DOCUMENT EXTRACT:
'''
On 15/03/2017 16:26, 'Johannes Rudolph' via Akka User List wrote:
> yes, that's a valid use case. The route tree is usually traversed
> completely until a Route matches. But if you know that the search can be
> cut short, then `seal` is definitely a good solution.
That's exactly the case here - once the request authentication has
succeeded (multiple forms are provided) then there's no point
backtracking into it as any subsequent errors are path, parameter, data
etc problems.
> Another solution would be to use only `handleRejections` which would
> have the advantage that only rejections are handled and exceptions
> will still bubble up and run through the exception handlers you have
> defined further up in your route.
I started by using an implicit rejection handler but had to switch to an
explicit handleRejections directive for some reason I don't understand.
I moved the implicit handler into a base class of the classes that are
providing the route segments and since then it's not being picked up,
even though the docs for implicit resolution say that base classes are
in the search path. I haven't figured out what the problem is, but as an
explicit handler is clearer anyway, I'm tempted to just move on.
I'm writing an emulation of multiple instances of an existing REST
service, for testing purposes. It's rather neat to see 1000 Akka-based
REST services running inside a single JVM :-) At the moment it's just at
the "hello world" stage so memory & CPU will increase but I have no
reason to believe I won't be able to support many hundreds of emulated
services from a single JVM, and there's Akka clustering for beyond that.
'''
EXERCISE: Reproduce the Akka mailing list message word for word, starting at "I started by" and ending at "just move on.". The listing plays no part in this.

Dataset entries:
'''
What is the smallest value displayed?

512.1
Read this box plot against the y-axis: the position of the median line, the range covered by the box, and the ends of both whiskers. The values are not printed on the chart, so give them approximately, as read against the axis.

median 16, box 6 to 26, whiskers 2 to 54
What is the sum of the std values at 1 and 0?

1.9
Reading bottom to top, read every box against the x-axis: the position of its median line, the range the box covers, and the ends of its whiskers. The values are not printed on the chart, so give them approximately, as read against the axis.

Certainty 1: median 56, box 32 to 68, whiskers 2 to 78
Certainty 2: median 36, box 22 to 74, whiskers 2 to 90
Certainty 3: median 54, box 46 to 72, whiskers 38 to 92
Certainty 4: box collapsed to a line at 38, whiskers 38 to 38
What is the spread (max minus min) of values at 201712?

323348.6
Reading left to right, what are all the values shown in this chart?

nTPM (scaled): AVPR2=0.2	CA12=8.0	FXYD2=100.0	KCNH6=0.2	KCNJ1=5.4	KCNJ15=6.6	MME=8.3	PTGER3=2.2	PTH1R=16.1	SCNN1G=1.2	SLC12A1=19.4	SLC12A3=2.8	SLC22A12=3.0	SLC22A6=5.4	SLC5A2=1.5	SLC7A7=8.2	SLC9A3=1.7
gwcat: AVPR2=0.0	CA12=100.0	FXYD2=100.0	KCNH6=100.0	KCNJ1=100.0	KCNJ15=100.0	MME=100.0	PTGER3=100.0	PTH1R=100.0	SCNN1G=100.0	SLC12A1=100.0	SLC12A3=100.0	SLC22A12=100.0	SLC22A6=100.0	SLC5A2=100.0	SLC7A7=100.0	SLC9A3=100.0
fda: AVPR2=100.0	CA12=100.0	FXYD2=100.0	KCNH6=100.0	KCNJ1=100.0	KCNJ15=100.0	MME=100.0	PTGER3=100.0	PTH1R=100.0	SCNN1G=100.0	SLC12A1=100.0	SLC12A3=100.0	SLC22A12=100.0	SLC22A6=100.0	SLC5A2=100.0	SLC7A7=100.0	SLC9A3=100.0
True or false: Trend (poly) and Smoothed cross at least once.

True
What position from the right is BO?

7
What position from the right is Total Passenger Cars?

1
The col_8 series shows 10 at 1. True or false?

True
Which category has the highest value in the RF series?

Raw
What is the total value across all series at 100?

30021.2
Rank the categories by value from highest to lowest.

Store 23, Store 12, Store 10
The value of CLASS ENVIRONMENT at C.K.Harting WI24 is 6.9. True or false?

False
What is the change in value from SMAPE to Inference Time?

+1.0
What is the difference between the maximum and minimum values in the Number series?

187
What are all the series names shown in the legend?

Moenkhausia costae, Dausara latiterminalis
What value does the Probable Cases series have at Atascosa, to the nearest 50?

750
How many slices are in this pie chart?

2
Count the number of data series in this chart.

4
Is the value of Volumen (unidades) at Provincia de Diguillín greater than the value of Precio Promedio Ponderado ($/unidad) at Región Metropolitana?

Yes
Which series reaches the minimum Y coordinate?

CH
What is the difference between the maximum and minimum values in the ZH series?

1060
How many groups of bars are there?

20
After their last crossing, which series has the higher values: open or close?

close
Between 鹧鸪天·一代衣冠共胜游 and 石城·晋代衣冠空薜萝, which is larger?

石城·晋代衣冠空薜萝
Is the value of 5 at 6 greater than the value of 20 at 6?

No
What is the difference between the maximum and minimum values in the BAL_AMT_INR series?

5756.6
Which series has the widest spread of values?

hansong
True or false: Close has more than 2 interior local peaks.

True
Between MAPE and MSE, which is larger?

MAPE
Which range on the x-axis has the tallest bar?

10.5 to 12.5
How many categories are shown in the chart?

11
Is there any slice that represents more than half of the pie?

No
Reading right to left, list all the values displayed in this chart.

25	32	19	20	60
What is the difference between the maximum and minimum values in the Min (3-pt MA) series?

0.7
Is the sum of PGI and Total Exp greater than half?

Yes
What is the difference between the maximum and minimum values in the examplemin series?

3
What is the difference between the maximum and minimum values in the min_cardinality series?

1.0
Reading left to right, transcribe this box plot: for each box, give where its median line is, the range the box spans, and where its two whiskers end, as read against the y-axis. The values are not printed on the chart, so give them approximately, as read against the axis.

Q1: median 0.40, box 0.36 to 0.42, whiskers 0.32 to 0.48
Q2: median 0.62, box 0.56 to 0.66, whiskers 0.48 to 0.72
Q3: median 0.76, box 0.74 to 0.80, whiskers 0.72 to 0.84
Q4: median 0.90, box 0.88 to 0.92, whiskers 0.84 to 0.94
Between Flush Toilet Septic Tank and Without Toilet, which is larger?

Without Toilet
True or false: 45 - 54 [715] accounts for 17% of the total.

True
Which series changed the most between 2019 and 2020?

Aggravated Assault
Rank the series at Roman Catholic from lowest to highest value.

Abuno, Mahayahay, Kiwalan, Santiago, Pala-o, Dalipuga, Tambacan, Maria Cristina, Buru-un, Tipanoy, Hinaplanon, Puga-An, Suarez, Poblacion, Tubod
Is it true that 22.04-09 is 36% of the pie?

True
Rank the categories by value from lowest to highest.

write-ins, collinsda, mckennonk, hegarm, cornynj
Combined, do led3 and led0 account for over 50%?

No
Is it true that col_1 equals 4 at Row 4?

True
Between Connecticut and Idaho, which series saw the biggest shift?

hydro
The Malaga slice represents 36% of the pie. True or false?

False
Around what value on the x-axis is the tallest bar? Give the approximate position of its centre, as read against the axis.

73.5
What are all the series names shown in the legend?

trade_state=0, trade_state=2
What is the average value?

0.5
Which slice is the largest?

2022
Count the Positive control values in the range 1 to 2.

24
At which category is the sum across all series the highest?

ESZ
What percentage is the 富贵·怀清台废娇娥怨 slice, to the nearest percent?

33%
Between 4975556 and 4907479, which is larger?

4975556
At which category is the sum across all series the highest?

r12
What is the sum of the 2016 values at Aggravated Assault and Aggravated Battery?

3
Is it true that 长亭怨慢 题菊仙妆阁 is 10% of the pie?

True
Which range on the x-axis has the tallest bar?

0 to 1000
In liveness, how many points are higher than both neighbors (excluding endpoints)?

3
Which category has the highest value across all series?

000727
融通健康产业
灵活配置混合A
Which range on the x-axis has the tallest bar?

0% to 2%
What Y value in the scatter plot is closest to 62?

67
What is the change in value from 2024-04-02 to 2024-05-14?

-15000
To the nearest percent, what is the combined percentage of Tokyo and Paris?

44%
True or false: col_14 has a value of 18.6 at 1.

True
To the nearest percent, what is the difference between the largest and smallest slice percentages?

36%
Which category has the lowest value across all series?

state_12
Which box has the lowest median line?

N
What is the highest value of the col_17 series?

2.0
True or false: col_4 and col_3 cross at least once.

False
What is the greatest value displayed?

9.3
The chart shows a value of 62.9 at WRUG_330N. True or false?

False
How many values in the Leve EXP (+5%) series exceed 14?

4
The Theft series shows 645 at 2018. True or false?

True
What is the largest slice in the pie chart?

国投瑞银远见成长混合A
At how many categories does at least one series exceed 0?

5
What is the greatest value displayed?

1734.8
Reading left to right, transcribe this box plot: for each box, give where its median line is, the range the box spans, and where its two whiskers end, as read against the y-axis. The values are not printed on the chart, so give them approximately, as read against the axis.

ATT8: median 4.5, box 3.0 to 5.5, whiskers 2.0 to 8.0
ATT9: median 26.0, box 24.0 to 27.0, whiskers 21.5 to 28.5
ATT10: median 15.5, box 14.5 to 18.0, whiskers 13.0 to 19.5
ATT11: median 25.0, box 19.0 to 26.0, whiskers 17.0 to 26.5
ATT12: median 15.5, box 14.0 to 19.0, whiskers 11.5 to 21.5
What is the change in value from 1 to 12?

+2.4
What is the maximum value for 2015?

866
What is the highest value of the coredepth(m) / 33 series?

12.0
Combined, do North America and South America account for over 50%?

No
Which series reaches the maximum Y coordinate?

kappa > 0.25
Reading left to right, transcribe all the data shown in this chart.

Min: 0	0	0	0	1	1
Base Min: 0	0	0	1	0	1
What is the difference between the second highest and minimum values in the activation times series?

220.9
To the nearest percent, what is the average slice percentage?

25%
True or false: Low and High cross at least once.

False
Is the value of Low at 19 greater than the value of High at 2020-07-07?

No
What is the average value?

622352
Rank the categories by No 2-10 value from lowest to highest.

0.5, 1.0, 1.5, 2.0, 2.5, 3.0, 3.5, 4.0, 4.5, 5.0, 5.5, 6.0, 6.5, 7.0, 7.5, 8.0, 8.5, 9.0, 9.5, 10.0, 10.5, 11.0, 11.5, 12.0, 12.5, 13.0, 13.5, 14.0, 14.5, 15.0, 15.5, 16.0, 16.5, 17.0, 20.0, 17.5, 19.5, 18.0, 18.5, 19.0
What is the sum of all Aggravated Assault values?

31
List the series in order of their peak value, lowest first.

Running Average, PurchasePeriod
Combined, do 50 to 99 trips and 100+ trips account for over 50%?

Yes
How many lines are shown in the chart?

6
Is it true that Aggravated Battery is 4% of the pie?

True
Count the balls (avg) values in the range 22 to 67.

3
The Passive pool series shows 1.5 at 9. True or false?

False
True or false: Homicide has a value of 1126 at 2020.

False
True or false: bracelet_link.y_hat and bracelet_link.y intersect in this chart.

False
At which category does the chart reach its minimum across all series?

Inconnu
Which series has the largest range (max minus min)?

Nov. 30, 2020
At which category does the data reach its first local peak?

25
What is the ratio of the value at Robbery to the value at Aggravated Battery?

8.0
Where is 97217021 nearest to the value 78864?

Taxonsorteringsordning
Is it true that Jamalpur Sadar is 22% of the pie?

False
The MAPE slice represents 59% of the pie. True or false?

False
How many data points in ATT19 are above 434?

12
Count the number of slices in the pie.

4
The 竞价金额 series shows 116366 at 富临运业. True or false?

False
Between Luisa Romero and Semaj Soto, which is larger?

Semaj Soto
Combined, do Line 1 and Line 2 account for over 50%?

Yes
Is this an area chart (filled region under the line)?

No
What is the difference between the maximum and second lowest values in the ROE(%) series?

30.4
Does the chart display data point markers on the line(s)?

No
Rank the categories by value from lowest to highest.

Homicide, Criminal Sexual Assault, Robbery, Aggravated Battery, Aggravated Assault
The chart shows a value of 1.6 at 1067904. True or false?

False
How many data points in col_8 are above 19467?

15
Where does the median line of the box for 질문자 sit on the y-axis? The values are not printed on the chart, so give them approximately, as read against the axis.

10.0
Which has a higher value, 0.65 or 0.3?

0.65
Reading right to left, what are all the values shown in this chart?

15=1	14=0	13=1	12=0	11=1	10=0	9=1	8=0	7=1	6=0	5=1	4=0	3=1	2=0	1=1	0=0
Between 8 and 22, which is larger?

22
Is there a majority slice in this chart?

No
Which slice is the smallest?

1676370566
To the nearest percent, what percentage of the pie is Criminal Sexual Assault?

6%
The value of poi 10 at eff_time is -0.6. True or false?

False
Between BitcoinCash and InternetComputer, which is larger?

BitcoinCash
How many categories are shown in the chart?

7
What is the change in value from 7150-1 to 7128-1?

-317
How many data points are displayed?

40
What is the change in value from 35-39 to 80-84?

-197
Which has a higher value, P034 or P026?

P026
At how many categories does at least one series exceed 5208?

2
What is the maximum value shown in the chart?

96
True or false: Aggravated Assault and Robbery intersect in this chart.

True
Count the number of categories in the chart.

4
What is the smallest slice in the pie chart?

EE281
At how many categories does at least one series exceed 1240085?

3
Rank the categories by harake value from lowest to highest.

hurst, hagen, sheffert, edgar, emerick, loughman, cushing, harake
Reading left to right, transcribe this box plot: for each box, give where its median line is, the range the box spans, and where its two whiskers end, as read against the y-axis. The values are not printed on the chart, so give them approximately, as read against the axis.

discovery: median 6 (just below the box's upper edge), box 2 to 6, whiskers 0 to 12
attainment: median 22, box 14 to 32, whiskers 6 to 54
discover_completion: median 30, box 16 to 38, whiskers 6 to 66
'''
EXERCISE RESPONSE:
I started by using an implicit rejection handler but had to switch to an
explicit handleRejections directive for some reason I don't understand.
I moved the implicit handler into a base class of the classes that are
providing the route segments and since then it's not being picked up,
even though the docs for implicit resolution say that base classes are
in the search path. I haven't figured out what the problem is, but as an
explicit handler is clearer anyway, I'm tempted to just move on.